I don’t know what the Workman’s Comp laws are in places that use “petrol,” but here in Georgia an assault on a female employee by a co-worker, robber or customer, including rape, would be a WC claim
…unless it could be shown the attack was the result of an outside relationship. If that’s the case, the employee might be only on the hook for faulty security systems.
The first time I read this, I thought “my God, she’s so… exaggerated”. Then a while later I remembered that the two times I’ve been in a licensed cab that looked like it came from the set of a Snake Plissen movie, driven by guys who probably shouldn’t be allowed in the company of women, it was in Philadelphia.
I was suggesting the previous poster consider the scenario. I, on the other hand do not need to imagine, I have already had the experience of being sexually propositioned by a cabbie while a teenager. It was an event that caused me to carry a concealed handgun legal or not.
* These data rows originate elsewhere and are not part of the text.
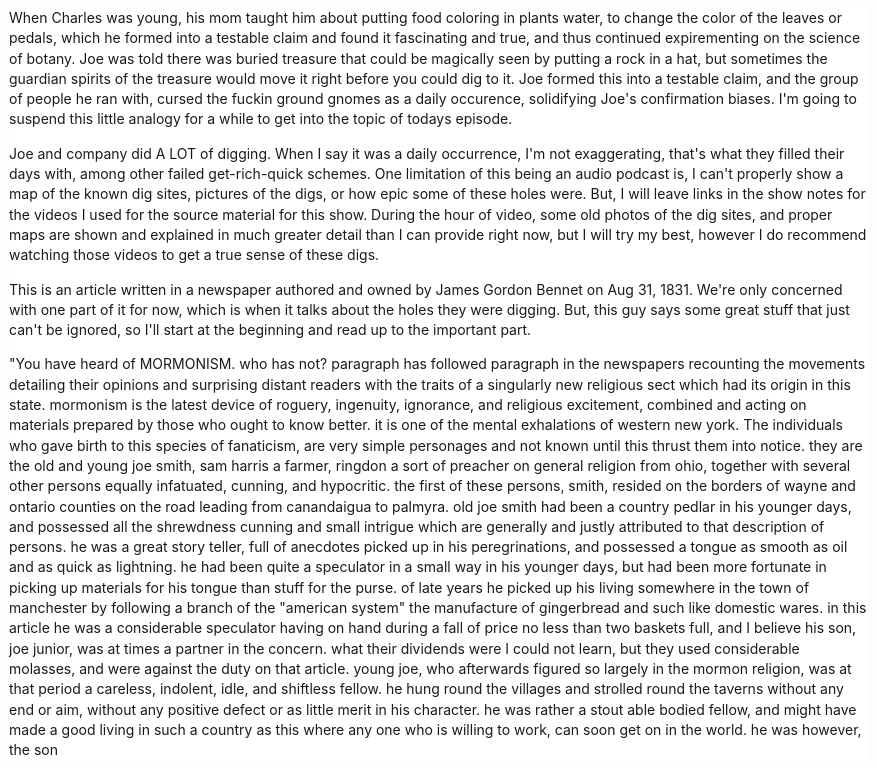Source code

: When Charles was young, his mom taught him about putting food coloring
in plants water, to change the color of the leaves or pedals, which he
formed into a testable claim and found it fascinating and true, and thus
continued expirementing on the science of botany. Joe was told there was
buried treasure that could be magically seen by putting a rock in a hat,
but sometimes the guardian spirits of the treasure would move it right
before you could dig to it. Joe formed this into a testable claim, and
the group of people he ran with, cursed the fuckin ground gnomes as a
daily occurence, solidifying Joe\'s confirmation biases. I\'m going to
suspend this little analogy for a while to get into the topic of todays
episode.

Joe and company did A LOT of digging. When I say it was a daily
occurrence, I\'m not exaggerating, that\'s what they filled their days
with, among other failed get-rich-quick schemes. One limitation of this
being an audio podcast is, I can\'t properly show a map of the known dig
sites, pictures of the digs, or how epic some of these holes were. But,
I will leave links in the show notes for the videos I used for the
source material for this show. During the hour of video, some old photos
of the dig sites, and proper maps are shown and explained in much
greater detail than I can provide right now, but I will try my best,
however I do recommend watching those videos to get a true sense of
these digs.

This is an article written in a newspaper authored and owned by James
Gordon Bennet on Aug 31, 1831. We\'re only concerned with one part of it
for now, which is when it talks about the holes they were digging. But,
this guy says some great stuff that just can\'t be ignored, so I\'ll
start at the beginning and read up to the important part.

\"You have heard of MORMONISM. who has not? paragraph has followed
paragraph in the newspapers recounting the movements detailing their
opinions and surprising distant readers with the traits of a singularly
new religious sect which had its origin in this state. mormonism is the
latest device of roguery, ingenuity, ignorance, and religious
excitement, combined and acting on materials prepared by those who ought
to know better. it is one of the mental exhalations of western new york.
The individuals who gave birth to this species of fanaticism, are very
simple personages and not known until this thrust them into notice. they
are the old and young joe smith, sam harris a farmer, ringdon a sort of
preacher on general religion from ohio, together with several other
persons equally infatuated, cunning, and hypocritic. the first of these
persons, smith, resided on the borders of wayne and ontario counties on
the road leading from canandaigua to palmyra. old joe smith had been a
country pedlar in his younger days, and possessed all the shrewdness
cunning and small intrigue which are generally and justly attributed to
that description of persons. he was a great story teller, full of
anecdotes picked up in his peregrinations, and possessed a tongue as
smooth as oil and as quick as lightning. he had been quite a speculator
in a small way in his younger days, but had been more fortunate in
picking up materials for his tongue than stuff for the purse. of late
years he picked up his living somewhere in the town of manchester by
following a branch of the \"american system\" the manufacture of
gingerbread and such like domestic wares. in this article he was a
considerable speculator having on hand during a fall of price no less
than two baskets full, and I believe his son, joe junior, was at times a
partner in the concern. what their dividends were I could not learn, but
they used considerable molasses, and were against the duty on that
article. young joe, who afterwards figured so largely in the mormon
religion, was at that period a careless, indolent, idle, and shiftless
fellow. he hung round the villages and strolled round the taverns
without any end or aim, without any positive defect or as little merit
in his character. he was rather a stout able bodied fellow, and might
have made a good living in such a country as this where any one who is
willing to work, can soon get on in the world. he was however, the son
My original point was that women service workers (cashiers, cabbies) are at greater risk from assailants posing as customers than are female customers from male service workers (NOT to say that risk is nonexistant*)
bengangmo concurred that he did not put female cashiers on the night shift for this reason
(Point of fact: while women are a small fraction of workplace injuries in the US, they are the majority of workplace violence victims. That’s more important than men who may have to wait for the livery services make drivers being victims of economic misandry: is what my part in the debate is)
Workplace violence is 100% covered by the employers WC insurance, required for any business with more than 3 employees.
No, WC insurance won’t “un-rape” you. But you didn’t think that when sympathetic victims like raped women or abused kids show up at the ER, they waive their fee?
*this poster’s SO had been frottage-assaulted by a Tehran bellboy in 1977. He couldn’t be held to account because he was SAVAK’s eyes for the building.
I didn’t think about it at all, and I doubt anyone else did. Paying medical bills is like the 14th thing people generally worry about after they are the victim of a rape or battery.
Beyond that, workers’ compensation coverage is (1) not required in every state, (2) not required under the same circumstances in every state, and (3) does not cover all or even most workplace assaults in every jurisdiction.